Many traders implementing strategies on 15-minute charts are wary of using DMI because it seems complicated. However, this indicator holds a lot of significance as it defines the potential of an asset by correlating the highs and lows.

The Directional Movement Index consists of three components:

  1. Positive Direction (DI+/Green Line)

The DI+ is valued at zero if Today’s High is lower than the Prior High. The DI+ is positive if Today’s High is higher than the Prior one. Hence, If the DI+ line rises, it suggests that Highs are rising (bullish signal).

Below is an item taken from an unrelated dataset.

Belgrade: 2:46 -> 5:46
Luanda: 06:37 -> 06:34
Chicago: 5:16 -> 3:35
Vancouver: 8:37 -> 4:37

  1. Negative Direction (DI-/Red Line)

The DI- is positive if the Prior Low minus the Current Low is higher than Today’s High minus the Prior High. In the opposite situation, the DI- is given a zero value. Therefore, if the DI-line increases, it suggests that Lows are decreasing (bearish signal).

  1. Average Directional Index (ADX/Black Line)

ADX does not indicate a price trend. Instead, it highlights how strong the trend is:

  • If it is below 25, the trend is weak.
  • If it is from 26 to 50, the trend is comparatively strong.
  • If it is between 50 and 75, the trend is very strong. 
  • If it is over 75, the trend is extremely strong.

Try not to trade when the ADX is below 25. Only trading in the direction of a strong trend can reduce the risk of losing investment and increase your potential profit.

General

Strategies for trading the 15-minute chart are suitable even for beginners. After mastering simple techniques like the 15-minute breakout, you can move on to more advanced ones, including the 15-40 tennis trading strategy. However, it is essential to remember that no ready-made technique guarantees a profit, and you risk losing your investment. To reduce this risk, you must learn to analyze the market and read charts.